Art Sex Music by Cosey Fanni Tutti (7/10) The title alone is worth at least one matcha latte for summing up the chief concerns of the hypothetical performative male. This was a genuinely riveting account of the life and career of Cosey Fanni Tutti, one fourth of the pioneering industrial band Throbbing Gristle and a groundbreaking performance/music artist in her own right. This is also a topic that can easily be mansplained and, despite how interesting it is, used for evil in the wrong hands.

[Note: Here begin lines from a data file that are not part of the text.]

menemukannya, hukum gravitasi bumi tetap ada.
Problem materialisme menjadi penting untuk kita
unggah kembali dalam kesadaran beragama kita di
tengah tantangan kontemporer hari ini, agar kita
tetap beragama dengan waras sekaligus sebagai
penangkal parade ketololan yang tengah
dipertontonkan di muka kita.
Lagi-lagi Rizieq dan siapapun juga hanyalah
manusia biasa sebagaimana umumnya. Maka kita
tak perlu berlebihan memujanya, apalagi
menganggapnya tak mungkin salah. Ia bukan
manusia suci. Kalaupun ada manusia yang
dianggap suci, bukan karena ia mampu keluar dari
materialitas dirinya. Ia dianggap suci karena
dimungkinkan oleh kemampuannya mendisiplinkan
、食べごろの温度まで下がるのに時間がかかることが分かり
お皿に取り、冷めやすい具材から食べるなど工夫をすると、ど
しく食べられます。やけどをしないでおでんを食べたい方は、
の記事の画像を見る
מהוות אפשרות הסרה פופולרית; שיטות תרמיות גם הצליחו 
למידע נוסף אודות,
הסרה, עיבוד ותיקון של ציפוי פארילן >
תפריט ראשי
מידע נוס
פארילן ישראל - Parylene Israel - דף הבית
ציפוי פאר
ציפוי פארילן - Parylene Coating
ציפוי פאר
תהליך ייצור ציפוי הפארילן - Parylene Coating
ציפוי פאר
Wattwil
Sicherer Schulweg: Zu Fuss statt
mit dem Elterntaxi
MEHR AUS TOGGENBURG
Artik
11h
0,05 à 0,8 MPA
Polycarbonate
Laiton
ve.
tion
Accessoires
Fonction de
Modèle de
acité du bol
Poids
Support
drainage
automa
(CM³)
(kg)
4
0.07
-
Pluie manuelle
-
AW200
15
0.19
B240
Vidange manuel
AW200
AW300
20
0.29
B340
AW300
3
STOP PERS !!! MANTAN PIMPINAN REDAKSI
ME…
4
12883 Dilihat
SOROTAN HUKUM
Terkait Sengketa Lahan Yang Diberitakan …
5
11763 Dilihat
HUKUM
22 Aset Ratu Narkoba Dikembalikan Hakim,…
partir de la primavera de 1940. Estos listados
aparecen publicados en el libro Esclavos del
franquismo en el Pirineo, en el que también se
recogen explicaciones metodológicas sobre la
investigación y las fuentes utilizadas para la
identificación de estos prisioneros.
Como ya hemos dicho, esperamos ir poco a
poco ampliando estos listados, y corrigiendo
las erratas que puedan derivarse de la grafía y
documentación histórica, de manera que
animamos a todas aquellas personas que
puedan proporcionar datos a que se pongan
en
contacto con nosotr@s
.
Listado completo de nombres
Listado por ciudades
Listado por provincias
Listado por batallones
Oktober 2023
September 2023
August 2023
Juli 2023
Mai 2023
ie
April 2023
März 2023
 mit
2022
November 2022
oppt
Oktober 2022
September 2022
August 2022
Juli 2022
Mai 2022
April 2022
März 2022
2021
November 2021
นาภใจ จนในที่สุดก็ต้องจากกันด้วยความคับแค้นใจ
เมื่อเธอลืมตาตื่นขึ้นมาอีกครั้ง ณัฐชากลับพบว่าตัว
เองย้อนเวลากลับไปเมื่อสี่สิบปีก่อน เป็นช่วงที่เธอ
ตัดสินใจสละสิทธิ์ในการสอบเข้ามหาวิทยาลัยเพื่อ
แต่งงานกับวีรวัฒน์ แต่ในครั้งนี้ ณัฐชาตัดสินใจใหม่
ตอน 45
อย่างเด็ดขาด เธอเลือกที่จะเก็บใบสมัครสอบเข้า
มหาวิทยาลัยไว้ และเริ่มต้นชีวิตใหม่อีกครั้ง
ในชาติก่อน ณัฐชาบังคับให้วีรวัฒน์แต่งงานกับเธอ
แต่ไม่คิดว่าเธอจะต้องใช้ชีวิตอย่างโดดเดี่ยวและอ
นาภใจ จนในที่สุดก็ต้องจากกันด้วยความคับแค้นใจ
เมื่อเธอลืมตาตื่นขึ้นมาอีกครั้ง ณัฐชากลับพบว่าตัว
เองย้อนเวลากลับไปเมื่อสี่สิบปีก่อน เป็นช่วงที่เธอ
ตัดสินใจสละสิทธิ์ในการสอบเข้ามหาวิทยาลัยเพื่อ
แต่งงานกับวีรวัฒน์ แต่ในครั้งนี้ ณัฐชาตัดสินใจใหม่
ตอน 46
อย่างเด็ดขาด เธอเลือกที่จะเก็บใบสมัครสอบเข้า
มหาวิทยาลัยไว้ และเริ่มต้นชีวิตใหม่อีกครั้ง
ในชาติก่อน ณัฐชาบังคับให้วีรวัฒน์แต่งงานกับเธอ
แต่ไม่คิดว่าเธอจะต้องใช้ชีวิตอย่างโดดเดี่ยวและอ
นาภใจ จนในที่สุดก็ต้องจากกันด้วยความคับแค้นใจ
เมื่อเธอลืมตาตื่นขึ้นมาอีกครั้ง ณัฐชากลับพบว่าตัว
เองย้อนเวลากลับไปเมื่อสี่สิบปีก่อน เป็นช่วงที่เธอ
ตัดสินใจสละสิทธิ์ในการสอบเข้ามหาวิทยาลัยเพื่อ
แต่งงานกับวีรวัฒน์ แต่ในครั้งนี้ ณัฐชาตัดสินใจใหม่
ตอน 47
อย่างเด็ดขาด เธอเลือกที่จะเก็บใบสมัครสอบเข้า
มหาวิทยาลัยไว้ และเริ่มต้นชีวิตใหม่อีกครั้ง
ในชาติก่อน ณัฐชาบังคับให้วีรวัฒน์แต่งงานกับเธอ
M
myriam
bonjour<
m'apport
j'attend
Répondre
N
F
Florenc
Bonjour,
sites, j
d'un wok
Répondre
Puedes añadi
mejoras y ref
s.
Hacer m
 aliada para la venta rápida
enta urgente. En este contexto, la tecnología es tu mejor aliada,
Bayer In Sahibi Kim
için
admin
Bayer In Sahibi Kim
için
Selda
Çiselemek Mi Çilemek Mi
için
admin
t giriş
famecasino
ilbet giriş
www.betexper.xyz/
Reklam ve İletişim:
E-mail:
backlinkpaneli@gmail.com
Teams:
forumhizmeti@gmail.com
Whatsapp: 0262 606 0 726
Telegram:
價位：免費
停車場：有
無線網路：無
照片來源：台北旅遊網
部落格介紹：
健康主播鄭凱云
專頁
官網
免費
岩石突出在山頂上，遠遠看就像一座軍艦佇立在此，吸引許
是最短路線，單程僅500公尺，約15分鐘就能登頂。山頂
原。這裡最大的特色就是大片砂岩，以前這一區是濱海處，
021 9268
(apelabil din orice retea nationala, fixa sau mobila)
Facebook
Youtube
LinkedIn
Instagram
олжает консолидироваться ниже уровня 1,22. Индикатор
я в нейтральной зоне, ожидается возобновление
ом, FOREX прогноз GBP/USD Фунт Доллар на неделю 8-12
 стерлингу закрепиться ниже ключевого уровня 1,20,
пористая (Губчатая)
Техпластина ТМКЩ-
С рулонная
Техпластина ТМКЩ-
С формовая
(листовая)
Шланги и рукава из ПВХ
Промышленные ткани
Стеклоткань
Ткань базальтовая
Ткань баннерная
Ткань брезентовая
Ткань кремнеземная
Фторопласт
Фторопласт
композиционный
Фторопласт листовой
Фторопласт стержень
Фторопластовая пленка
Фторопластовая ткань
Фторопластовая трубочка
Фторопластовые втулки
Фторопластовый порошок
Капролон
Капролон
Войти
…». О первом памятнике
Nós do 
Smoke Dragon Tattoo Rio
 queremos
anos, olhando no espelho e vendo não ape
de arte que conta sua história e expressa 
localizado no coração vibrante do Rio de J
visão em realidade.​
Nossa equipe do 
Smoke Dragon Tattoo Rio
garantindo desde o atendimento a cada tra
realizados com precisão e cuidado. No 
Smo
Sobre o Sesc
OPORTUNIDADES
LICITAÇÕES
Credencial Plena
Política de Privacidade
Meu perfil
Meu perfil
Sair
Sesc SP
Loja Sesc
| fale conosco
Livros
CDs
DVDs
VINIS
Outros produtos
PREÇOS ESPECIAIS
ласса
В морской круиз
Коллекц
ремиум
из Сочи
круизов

The Talented Mr. Ripley by Patricia Highsmith (6/10): The potential is there, but I don’t know if it entirely fits the bill. Tom Ripley himself is definitely performative, but in a different, more sinister sense than the average Mitski listener, perhaps marking the end point of that slippery slope. This is my second time reading this book and I somehow still forgot most of the plot, despite being genuinely engaged while actually reading.
The History of Sexuality by Michel Foucault (3/10): I just don’t think performative males read Foucault. Not in the way that I don’t think they listen to Clairo, which is a skepticism I stand by in principle despite the reality as reflected by Spotify statistics, but that I genuinely don’t think anyone is reading Foucault recreationally. I’m not, for one! The Foucault reader presents a whole host of other problems not encompassed in this particular archetype. I did not finish this. I also couldn’t tell you a lot about it. This endeavor dates from the brief period at the beginning of the summer when I tried to read up on theory in preparation for the year of academic suffering ahead, before realizing that I had just spent an entire semester reading theory and wanted at least some small sliver of peace in my life.
Anna Karenina by Leo Tolstoy (5/10): I feel like the type of people who get an unearned sense of superiority over their peers for reading standard-issue assigned reading classic novels can overlap with performative males through their shared attempts to use basic literacy as a character virtue, but this is not necessarily always true. I’m not moved one way or another. It’s a solid novel but not my favorite 19th-century Russian doorstopper, and that’s alright.
Marat/Sade by Peter Weiss (0/10): I have to confess, I’m not entirely sure how this politically charged play about the Marquis de Sade’s subversive staging of a dramatization of the execution of French Revolutionary Jean Paul-Marat as represented by a cast of asylum patients relates to our garden variety wearer of Boygenius merch. Some things may be beyond the limits of my highly intellectual Labubu classification system, and that’s also alright.
Any discontented readers can take up this issue with me on Sunday, September 21, at the Performative Male Contest.